Work instructions -
Return, in full, each line of the material below that contains the word "voor". Treat uppercase and lowercase letters as distinct.

[Provided material — start]

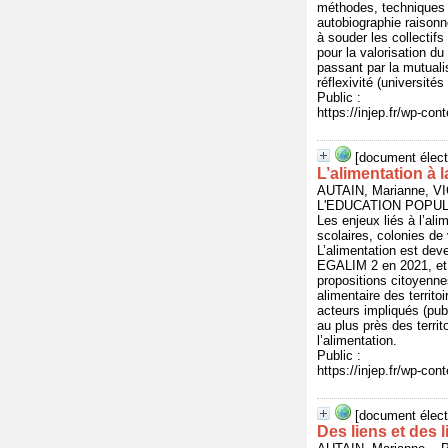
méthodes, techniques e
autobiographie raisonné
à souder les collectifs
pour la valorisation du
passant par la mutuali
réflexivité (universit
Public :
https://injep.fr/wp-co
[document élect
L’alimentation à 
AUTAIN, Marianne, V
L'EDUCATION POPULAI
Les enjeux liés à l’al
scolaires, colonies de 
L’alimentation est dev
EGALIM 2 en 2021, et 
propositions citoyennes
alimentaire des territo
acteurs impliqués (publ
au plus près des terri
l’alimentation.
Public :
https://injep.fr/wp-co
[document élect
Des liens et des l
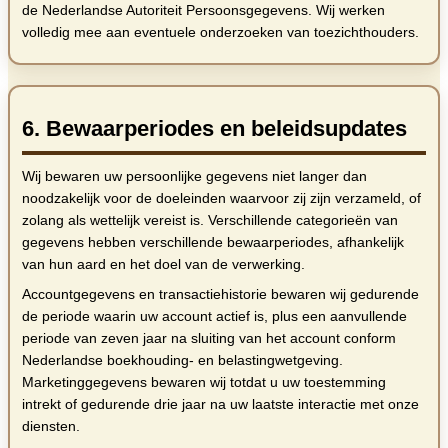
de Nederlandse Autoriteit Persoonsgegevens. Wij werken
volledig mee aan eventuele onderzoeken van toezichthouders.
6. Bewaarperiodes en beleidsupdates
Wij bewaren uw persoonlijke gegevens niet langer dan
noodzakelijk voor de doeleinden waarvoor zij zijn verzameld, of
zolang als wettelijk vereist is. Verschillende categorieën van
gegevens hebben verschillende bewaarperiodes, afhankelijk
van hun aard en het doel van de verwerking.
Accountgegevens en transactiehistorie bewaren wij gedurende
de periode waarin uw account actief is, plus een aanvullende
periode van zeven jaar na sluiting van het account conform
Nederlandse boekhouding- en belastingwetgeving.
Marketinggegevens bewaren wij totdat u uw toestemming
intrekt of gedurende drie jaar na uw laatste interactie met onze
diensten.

[Provided material — finish]
[Provided material — start]

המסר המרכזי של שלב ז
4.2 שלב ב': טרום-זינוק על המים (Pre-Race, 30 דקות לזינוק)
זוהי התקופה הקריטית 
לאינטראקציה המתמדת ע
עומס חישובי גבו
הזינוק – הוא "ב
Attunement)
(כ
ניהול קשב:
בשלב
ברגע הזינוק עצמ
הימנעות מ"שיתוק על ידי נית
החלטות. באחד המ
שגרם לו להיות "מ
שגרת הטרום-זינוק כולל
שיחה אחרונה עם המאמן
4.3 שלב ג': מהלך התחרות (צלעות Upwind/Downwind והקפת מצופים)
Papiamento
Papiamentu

[Provided material — finish]
[Provided material — start]

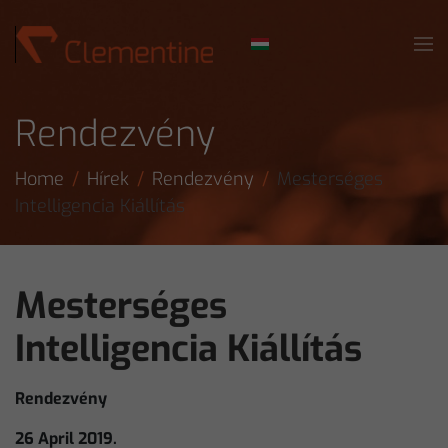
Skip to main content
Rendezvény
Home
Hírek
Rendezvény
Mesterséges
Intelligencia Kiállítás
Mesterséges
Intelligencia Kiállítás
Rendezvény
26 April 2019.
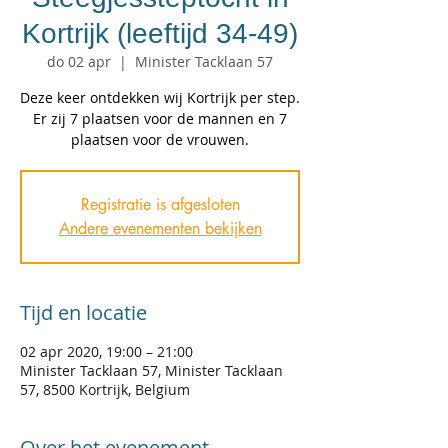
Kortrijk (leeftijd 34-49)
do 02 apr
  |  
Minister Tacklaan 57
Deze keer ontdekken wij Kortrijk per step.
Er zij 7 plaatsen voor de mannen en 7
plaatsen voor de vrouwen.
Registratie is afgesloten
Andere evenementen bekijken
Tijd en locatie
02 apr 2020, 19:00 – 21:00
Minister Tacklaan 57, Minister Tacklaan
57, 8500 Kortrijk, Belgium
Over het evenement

[Provided material — finish]

Solution to this exercise -
noodzakelijk voor de doeleinden waarvoor zij zijn verzameld, of
Er zij 7 plaatsen voor de mannen en 7
plaatsen voor de vrouwen.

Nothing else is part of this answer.